Guandique gets 60 years for killing intern Chandra Levy

A D.C. judge has sentenced the man convicted of killing D.C. intern Chandra Levy in Rock Creek Park in May 2001 to 60 years in prison for her death.

Judge Gerald Fisher sentenced Ingmar Guandique, a 29-year-old illegal immigrant from El Salvador, in D.C. Superior Court on Friday.

Fisher said he thought the minimum sentence of 30 years was too short, and a sentence of life without parole — the maximim penalty — would mean concluding Guandique was “the worst of the worst.”

“I think I come close to that conclusion, but I don’t quite reach it,” Fisher said. He said Guandique’s sentence is a life sentence “in all likelihood.” The judge said that under D.C.’s sentencing guidelines, Guandique must serve 85 percent — or 51 years — of the sentence.

A jury convicted Guandique of first-degree murder in November. No physical evidence linked Guandique to Levy’s slaying. The prosecution’s case was built in large part on testimony from one of his former cellmates, who testified that Guandique admitted to killing Levy, and from two other women who were attacked by Guandique around the time of Levy’s death.

Guandique’s attorneys sought a new trial, arguing that jurors shared notes during deliberations and prosecutors’ closing arguments appealed to emotions, not evidence. On Friday, Fisher denied the defense motion for a new trial.

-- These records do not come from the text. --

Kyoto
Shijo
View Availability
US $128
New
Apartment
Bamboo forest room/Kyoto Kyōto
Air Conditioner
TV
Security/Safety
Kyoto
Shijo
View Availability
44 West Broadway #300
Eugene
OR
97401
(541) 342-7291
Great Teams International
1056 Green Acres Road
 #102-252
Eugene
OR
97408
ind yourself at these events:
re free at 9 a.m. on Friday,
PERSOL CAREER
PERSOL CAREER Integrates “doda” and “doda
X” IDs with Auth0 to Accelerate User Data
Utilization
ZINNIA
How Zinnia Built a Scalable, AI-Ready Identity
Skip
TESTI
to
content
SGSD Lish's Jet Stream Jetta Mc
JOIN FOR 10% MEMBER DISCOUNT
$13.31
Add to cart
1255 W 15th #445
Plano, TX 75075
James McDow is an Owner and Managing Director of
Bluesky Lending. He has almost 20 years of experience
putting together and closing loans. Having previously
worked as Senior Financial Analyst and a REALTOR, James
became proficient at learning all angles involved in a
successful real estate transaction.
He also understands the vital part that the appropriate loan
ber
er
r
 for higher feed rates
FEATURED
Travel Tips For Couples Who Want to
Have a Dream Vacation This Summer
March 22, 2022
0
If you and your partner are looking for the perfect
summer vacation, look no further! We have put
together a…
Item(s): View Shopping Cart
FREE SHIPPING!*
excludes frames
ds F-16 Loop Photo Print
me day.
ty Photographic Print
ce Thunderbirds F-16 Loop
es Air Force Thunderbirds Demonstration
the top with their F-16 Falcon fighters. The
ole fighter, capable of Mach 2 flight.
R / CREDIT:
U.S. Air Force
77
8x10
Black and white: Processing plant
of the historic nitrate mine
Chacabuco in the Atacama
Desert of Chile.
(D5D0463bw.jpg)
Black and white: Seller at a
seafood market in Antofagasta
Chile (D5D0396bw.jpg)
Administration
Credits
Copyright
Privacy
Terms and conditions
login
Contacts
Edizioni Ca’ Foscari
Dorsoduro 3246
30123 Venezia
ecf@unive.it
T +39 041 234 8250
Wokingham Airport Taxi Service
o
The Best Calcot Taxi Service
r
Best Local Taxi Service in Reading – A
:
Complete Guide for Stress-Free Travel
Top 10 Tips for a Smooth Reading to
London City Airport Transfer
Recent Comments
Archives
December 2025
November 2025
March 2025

A man walking his dog in the park found Levy’s remains a year after the 24-year-old Federal Bureau of Prisons intern disappeared. Her disappearance made national headlines because she was romantically linked to then-U.S. Rep. Gary Condit (D-Calif.).

Chandra Levy’s mother, Susan Levy, spoke in court before the sentence was handed down. She told Guandique he was “lower than a cockroach” and told him to “rot in hell.”

Guandique also spoke, through a translator: “I’m very sorry for what happened to your daughter, but I had nothing to do with it. I am innocent.”